I moved to Houston 10 days ago, and practically every person I have met here has almost immediately warned me about the weather in July, as if I should be preparing for the Apocalypse.

Now, I don’t want to suggest that I am not concerned with this. Every morning when I take the dog out, I fear that this will be the day the sidewalk vaporizes beneath my feet, leaving me walking barefoot (my sandals would have melted, too) though a bayou of molten concrete and hobo excrement.

And I further recognize that Houston is legitimately scorching. I read somewhere it was the “sweatiest” city in the United States. This I suppose could have been a measure of obesity, or of physical exertion, or the exertion of the obese, but considering the heat seems to be the main thing anyone wants to tell  you about Houston, I’m assuming it was a comment on the climate.

ANYWAY, all of this has made me realize that most people do not have a clear conception of the climate in the lower midwest. Kansas, I keep wanting to point out, is not exactly North Dakota.

Recently, someone warned me that in the summertime here it will  “get into the 90s with 90 percent humidity.” This was delivered like a grave warning. At the risk of sounding smug, I am, uh, familiar with that kind of heat.

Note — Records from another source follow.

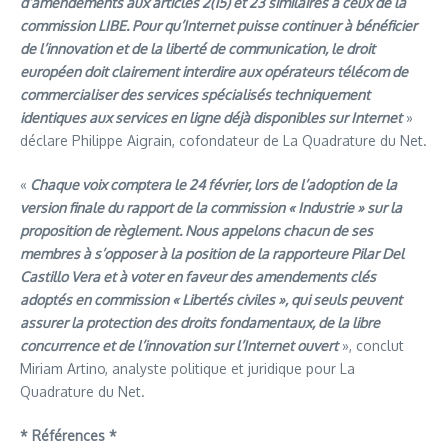
d’amendements aux articles 2(15) et 23 similaires à ceux de la
commission LIBE. Pour qu’Internet puisse continuer à bénéficier
de l’innovation et de la liberté de communication, le droit
européen doit clairement interdire aux opérateurs télécom de
commercialiser des services spécialisés techniquement
identiques aux services en ligne déjà disponibles sur Internet
»
déclare Philippe Aigrain, cofondateur de La Quadrature du Net.
«
Chaque voix comptera le 24 février, lors de l’adoption de la
version finale du rapport de la commission « Industrie » sur la
proposition de règlement. Nous appelons chacun de ses
membres à s’opposer à la position de la rapporteure Pilar Del
Castillo Vera et à voter en faveur des amendements clés
adoptés en commission « Libertés civiles », qui seuls peuvent
assurer la protection des droits fondamentaux, de la libre
concurrence et de l’innovation sur l’Internet ouvert
», conclut
Miriam Artino, analyste politique et juridique pour La
Quadrature du Net.
* Références *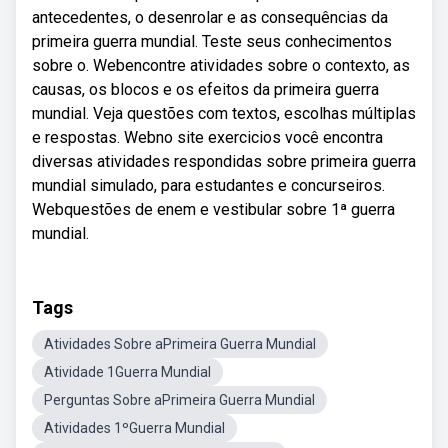
antecedentes, o desenrolar e as consequências da
primeira guerra mundial. Teste seus conhecimentos
sobre o. Webencontre atividades sobre o contexto, as
causas, os blocos e os efeitos da primeira guerra
mundial. Veja questões com textos, escolhas múltiplas
e respostas. Webno site exercicios você encontra
diversas atividades respondidas sobre primeira guerra
mundial simulado, para estudantes e concurseiros.
Webquestões de enem e vestibular sobre 1ª guerra
mundial.
Tags
Atividades Sobre aPrimeira Guerra Mundial
Atividade 1Guerra Mundial
Perguntas Sobre aPrimeira Guerra Mundial
Atividades 1ºGuerra Mundial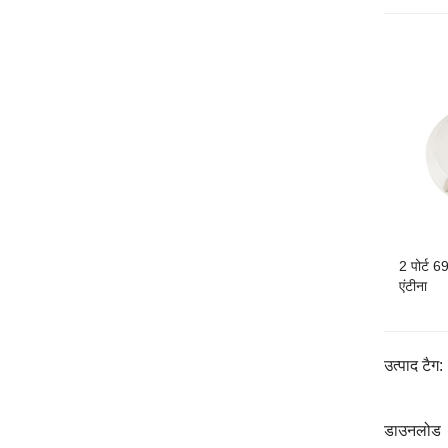
2 पोर्ट 
एंटीना
उत्पाद टैग:
डाउनलोड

So these are the words I am expecting to be eating in somewhere between 15 and 45 days: I know heat.

I have been incredibly hot in Kansas. One-hundred-degrees-in-the-shade hot. Football-practice-in-full-pads-at-3 p.m.-on-a-102-degree-day hot. Step-outside-at-8 a.m.-and-start-dripping hot.  So hot it makes you incredulous the human race survived in Kansas long enough to make it to the inventions of air conditioning and Gatorade.

In the past year, I have interviewed for jobs in Columbia, South Carolina and Memphis, and this same thing happened to me there. If you live south of Interstate 70 (what I call the Great Barbecue Divide), you most likely assume Kansas is more like Nebraska than Oklahoma*.

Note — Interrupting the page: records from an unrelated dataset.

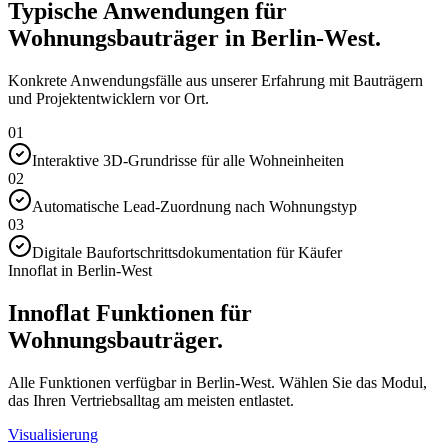
Typische Anwendungen für
Wohnungsbauträger in Berlin-West.
Konkrete Anwendungsfälle aus unserer Erfahrung mit Bauträgern
und Projektentwicklern vor Ort.
01
Interaktive 3D-Grundrisse für alle Wohneinheiten
02
Automatische Lead-Zuordnung nach Wohnungstyp
03
Digitale Baufortschrittsdokumentation für Käufer
Innoflat in Berlin-West
Innoflat Funktionen für
Wohnungsbauträger.
Alle Funktionen verfügbar in Berlin-West. Wählen Sie das Modul,
das Ihren Vertriebsalltag am meisten entlastet.
Visualisierung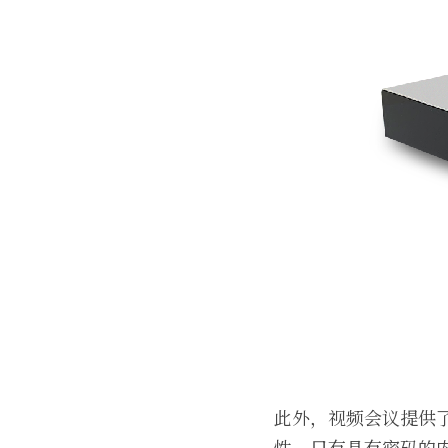
此外，视频会议提供
性。只有具有密码的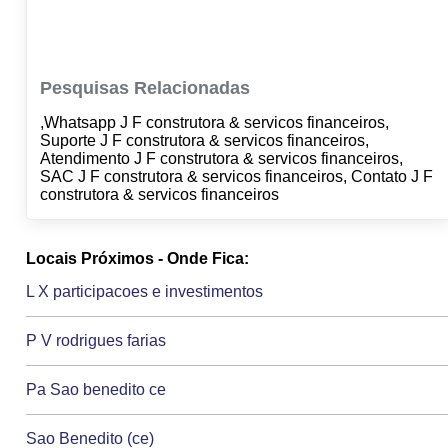
Pesquisas Relacionadas
,Whatsapp J F construtora & servicos financeiros,
Suporte J F construtora & servicos financeiros,
Atendimento J F construtora & servicos financeiros,
SAC J F construtora & servicos financeiros, Contato J F
construtora & servicos financeiros
Locais Próximos - Onde Fica:
L X participacoes e investimentos
P V rodrigues farias
Pa Sao benedito ce
Sao Benedito (ce)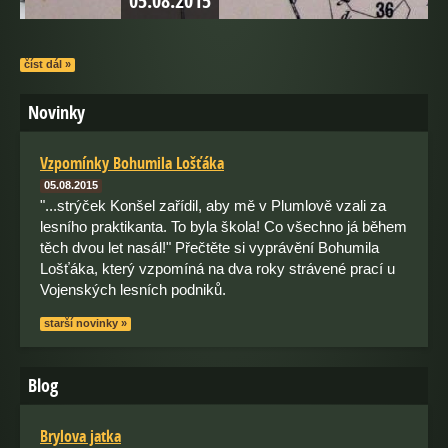
05.08.2015
04.01.2015
číst dál »
Novinky
Vzpomínky Bohumila Lošťáka
05.08.2015
"...strýček Konšel zařídil, aby mě v Plumlově vzali za
lesního praktikanta. To byla škola! Co všechno já během
těch dvou let nasál!" Přečtěte si vyprávění Bohumila
Lošťáka, který vzpomíná na dva roky strávené prací u
Vojenských lesních podniků.
starší novinky »
Blog
Brylova jatka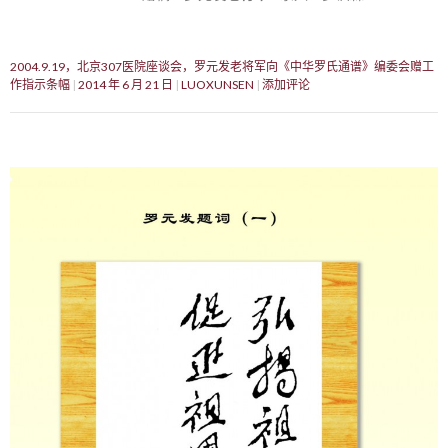
2004.9.19，北京307医院座谈会，罗元发老将军向《中华罗氏通谱》编委会赠工
作指示条幅
2014 年 6 月 21 日
LUOXUNSEN
添加评论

*I know some Kansans will disagree with me, but even from a cultural perspective I’ve always felt  Kansas was more closely related to Oklahoma than Nebraska or Iowa. 

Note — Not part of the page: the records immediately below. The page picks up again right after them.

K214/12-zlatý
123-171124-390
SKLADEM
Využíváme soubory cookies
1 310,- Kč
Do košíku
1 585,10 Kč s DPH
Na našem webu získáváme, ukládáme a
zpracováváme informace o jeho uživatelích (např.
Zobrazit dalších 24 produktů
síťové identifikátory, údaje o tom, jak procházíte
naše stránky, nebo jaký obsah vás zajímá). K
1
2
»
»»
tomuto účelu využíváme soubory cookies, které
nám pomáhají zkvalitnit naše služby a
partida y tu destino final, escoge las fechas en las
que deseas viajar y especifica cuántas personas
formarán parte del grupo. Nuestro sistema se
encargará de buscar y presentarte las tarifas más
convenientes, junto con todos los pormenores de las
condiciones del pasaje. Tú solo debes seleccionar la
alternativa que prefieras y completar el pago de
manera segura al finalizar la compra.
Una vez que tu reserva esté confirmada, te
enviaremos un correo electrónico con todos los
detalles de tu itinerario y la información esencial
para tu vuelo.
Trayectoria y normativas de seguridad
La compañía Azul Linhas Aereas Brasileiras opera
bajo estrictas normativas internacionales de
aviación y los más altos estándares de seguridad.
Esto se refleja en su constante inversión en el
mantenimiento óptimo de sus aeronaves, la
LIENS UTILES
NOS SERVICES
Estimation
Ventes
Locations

Even though Kansas has both brutal winters and brutal summers, the thing everyone south of it notices is the winters. Which makes sense. Humans are constantly doing things like that. When I was 8 and we lived in Indiana, I remember thinking Kansas, where my grandmother and cousins lived, was some kind of desert wasteland. This probably had a lot to do with a photo of my cousin playing in my grandmother’s yard, a yard in which all the grass was completely yellow and dead on account of some wicked drought that must have occurred in about 1989.

But still. Because it was hotter than Indiana, Kansas was therefore HOT. And I think that’s what happens with people from Houston. Because Kansas is sometimes cooler than Texas, it is always cooler than Texas.

That all said, I could go for a Gatorade.